--- The input ---

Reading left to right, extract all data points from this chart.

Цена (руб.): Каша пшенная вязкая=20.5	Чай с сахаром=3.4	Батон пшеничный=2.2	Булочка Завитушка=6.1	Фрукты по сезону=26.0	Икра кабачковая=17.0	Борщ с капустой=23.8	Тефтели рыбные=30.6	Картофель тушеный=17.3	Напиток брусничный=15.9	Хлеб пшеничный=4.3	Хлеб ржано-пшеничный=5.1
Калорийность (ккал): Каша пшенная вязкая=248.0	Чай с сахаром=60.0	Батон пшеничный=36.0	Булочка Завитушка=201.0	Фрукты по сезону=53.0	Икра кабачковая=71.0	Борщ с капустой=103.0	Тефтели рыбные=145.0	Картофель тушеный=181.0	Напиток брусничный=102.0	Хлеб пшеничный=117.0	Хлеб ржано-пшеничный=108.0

---
--- The input ---

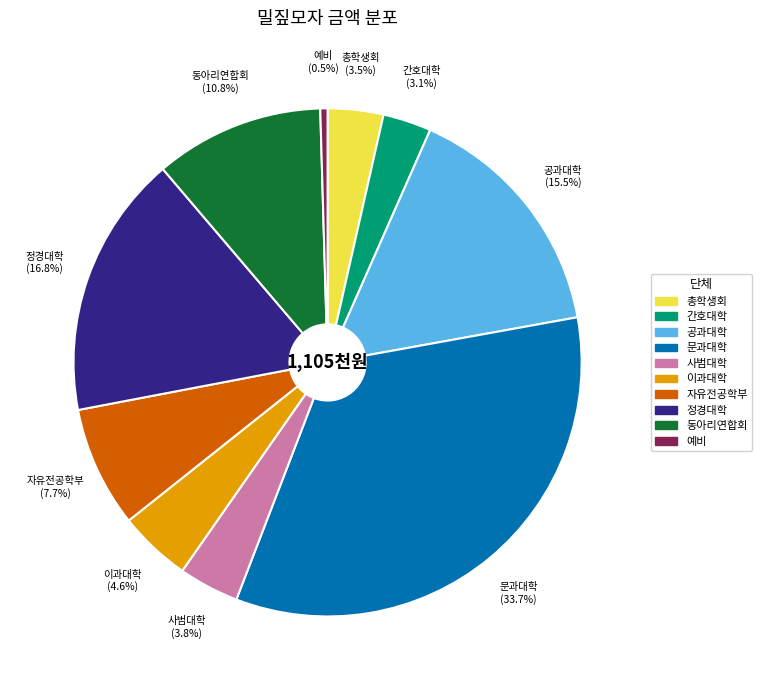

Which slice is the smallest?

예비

---
--- The input ---

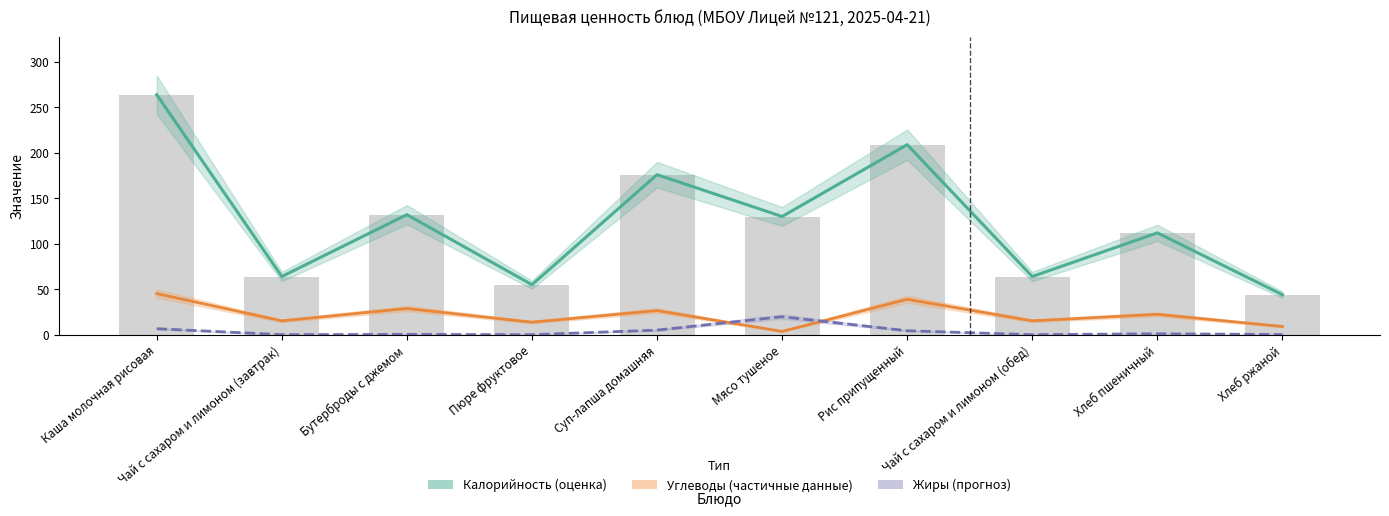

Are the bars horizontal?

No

---

Report each line of the data above that contains the string "Батон", reproducing those lines in full.

Цена (руб.): Каша пшенная вязкая=20.5	Чай с сахаром=3.4	Батон пшеничный=2.2	Булочка Завитушка=6.1	Фрукты по сезону=26.0	Икра кабачковая=17.0	Борщ с капустой=23.8	Тефтели рыбные=30.6	Картофель тушеный=17.3	Напиток брусничный=15.9	Хлеб пшеничный=4.3	Хлеб ржано-пшеничный=5.1
Калорийность (ккал): Каша пшенная вязкая=248.0	Чай с сахаром=60.0	Батон пшеничный=36.0	Булочка Завитушка=201.0	Фрукты по сезону=53.0	Икра кабачковая=71.0	Борщ с капустой=103.0	Тефтели рыбные=145.0	Картофель тушеный=181.0	Напиток брусничный=102.0	Хлеб пшеничный=117.0	Хлеб ржано-пшеничный=108.0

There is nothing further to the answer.